Une observation qui nous préoccupe profondément est la façon dont les êtres humains mettent des étiquettes sur les individus et les situations ET ce qui les conduit à les décoller. La pratique de l’étiquetage est une fonction de base importante de notre mode de fonctionnement. Nous sommes construits pour étiqueter afin que notre esprit conserve les traces de ce qu’il vit sans dépenser trop d’énergie. Si vous n’avez pas fait le tri entre « ceci » et « cela », vous ferez face à davantage d’incertitude et de peur, or notre cerveau n’aime pas la peur.
Nous collons des étiquettes sur les personnes pour définir qui fait partie de notre « tribu » et qui n’en fait pas partie. Cet instinct nous aide à nous sentir en sécurité dans les groupes que nous avons identifiés comme « bons » et à éviter les groupes identifiés comme porteurs d’une menace.
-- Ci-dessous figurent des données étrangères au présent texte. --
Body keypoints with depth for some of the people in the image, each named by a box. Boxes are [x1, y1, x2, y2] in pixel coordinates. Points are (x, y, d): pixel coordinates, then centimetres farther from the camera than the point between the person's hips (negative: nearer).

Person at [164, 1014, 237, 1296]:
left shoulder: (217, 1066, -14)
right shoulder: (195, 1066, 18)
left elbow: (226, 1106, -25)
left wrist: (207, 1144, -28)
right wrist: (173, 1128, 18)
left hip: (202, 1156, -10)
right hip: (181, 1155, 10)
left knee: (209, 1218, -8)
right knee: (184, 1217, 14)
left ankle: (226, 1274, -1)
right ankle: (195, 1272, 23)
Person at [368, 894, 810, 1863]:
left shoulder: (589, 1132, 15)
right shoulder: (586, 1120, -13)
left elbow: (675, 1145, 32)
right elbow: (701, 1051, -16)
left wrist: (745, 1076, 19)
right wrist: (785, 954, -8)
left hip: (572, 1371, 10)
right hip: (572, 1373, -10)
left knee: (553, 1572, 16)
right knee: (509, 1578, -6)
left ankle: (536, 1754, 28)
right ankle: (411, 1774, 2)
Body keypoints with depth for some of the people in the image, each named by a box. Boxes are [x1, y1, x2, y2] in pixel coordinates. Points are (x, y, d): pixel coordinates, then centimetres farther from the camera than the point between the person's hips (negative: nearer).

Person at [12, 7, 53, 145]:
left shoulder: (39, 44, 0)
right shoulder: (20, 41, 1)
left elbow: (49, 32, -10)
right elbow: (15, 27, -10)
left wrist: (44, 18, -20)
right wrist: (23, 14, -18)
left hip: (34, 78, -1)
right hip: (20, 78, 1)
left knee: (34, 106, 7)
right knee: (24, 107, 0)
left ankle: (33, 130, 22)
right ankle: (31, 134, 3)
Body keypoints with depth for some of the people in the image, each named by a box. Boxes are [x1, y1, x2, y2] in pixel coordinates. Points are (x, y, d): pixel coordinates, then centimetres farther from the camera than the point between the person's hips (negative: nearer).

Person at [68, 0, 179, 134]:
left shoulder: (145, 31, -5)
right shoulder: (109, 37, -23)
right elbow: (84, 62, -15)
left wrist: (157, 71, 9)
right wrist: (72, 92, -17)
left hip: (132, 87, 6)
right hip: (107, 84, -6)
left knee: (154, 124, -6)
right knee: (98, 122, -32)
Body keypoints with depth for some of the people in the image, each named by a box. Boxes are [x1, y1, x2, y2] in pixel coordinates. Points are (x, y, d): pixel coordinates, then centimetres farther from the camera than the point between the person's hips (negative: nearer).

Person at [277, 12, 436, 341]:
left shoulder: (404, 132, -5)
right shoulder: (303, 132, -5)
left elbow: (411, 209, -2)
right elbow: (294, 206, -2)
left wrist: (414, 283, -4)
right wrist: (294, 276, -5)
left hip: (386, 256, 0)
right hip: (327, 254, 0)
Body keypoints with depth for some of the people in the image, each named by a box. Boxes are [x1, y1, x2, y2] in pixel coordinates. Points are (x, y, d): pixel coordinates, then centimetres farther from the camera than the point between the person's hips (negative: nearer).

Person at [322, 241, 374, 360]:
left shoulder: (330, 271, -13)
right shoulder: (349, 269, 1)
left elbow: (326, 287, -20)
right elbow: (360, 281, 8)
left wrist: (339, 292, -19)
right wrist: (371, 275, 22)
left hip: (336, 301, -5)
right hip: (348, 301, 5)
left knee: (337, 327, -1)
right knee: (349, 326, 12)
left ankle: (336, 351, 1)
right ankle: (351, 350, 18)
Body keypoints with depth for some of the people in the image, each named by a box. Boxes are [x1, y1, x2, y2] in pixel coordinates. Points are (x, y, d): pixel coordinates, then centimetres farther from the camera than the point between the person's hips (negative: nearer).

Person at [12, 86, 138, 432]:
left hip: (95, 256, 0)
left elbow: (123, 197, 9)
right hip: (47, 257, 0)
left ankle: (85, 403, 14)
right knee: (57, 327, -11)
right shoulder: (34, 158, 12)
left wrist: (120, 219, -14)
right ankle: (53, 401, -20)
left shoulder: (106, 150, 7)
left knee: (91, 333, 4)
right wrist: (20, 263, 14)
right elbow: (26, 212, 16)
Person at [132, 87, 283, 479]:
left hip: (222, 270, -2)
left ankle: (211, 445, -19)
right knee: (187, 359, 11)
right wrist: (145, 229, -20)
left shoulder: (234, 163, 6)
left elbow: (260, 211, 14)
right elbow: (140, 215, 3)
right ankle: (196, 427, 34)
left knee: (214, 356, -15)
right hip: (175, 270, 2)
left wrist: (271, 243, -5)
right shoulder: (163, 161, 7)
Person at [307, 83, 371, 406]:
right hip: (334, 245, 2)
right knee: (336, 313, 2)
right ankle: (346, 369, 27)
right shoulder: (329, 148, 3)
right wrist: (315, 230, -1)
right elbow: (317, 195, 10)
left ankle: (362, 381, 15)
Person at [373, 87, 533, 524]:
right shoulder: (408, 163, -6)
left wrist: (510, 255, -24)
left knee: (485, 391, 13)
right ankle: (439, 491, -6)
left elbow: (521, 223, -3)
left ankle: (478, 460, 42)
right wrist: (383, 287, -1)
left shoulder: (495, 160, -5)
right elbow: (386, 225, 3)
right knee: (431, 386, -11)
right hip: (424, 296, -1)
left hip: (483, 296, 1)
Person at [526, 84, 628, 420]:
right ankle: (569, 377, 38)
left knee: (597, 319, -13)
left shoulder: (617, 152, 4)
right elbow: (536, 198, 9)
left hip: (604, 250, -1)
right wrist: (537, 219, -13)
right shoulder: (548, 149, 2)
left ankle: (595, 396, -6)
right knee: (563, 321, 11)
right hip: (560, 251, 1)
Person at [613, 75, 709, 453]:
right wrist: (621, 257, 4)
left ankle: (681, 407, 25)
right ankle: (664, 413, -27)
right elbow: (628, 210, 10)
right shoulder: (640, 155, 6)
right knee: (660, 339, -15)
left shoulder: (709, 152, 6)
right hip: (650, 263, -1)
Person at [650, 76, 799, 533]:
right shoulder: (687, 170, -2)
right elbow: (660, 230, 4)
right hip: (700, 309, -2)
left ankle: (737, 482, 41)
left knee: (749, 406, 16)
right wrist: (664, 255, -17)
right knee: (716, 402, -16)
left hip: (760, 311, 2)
Considérer chaque personne et chaque situation sans préjugé représente un important effort. Si nous ne sommes pas vigilants, le collage d’étiquettes au quotidien devient un mode de fonctionnement standard qui conduit à mettre les personnes et les situations dans des boîtes. Sans réflexion, nos pensées ressemblent alors à :
- « Il est difficile de travailler avec cette personne. Il faut que je fasse attention. »
- « Ce projet est trop ambitieux, cela ne fonctionnera pas. »
- « Il pense comme je pense. On va bien s’entendre. »
Coller des étiquettes est un comportement classique des rôles de Victime, Persécuteur et Sauveteur du triangle dramatique de Karpman, car ces trois rôles sont guidés notamment par la peur. Pour la contrôler ou tenter de l’atténuer, l’étiquetage permet de créer des catégories et ainsi de penser disposer d’une plus grande chance de prédire ce qui va se passer, ou d’évaluer ce qui s’est passé.
Un collègue, familier des rôles du triangle de Karpman, s’est récemment senti victimisé et démuni vis-à-vis d’une situation professionnelle. Il a étiqueté l’un de ses collègues en tant que Persécuteur et responsable de sa situation. Cela lui a permis de « justifier » son comportement de rejet et d’évitement de son collègue.
Cette façon de procéder a fonctionné un temps, mais petit à petit, il admit que cette catégorisation en tant que Persécuteur n’amenait rien. Au contraire, la situation avait empiré et l’environnement de travail était devenu tellement mauvais qu’il s’est décidé à réfléchir différemment.
Il prit les mesures pour décoller les étiquettes de ceux qu’il considérait comme étant « son problème » et procéda de la façon suivante :
- Il reconnut de lui-même les dégâts causés par ses préjugés, sa faible écoute à l’égard des autres et son mode de communication,
- Il admit que le rôle de Créateur de TED* – The Empowerment Dynamic qui était en lui recherchait l’apaisement et la réconciliation, plus que son égo qui cherchait à avoir raison,
- Il accepta qu’il n’eût pas de pouvoir sur les autres et qu’il ne puisse pas les changer, mais qu’il pût choisir et adapter sa réponse à leur égard et aux situations rencontrées,
- Il déclara que, même si les autres n’étaient pas toujours agréables, il resterait poli,
- Il décida d’observer cette situation du point de vue du Challenger en se demandant comment apprendre de celle-ci et progresser, même si les choses n’étaient pas alignées sur ses désirs,
- Il rapporta que le plus grand bond en avant vint lorsqu’il se demanda lui-même « qu’est-ce que je veux vraiment ? ». Sa réponse émergea rapidement. Il déclara « je veux identifier et contribuer à notre but commun ».
L’étiquetage d’individus est un mécanisme de défense qui alimente le triangle dramatique de Karpman. En décollant les étiquettes que nous avons collées et en considérant les autres comme des Créateurs de plein droit, nous pouvons construire des relations sources de coopération et de co-création.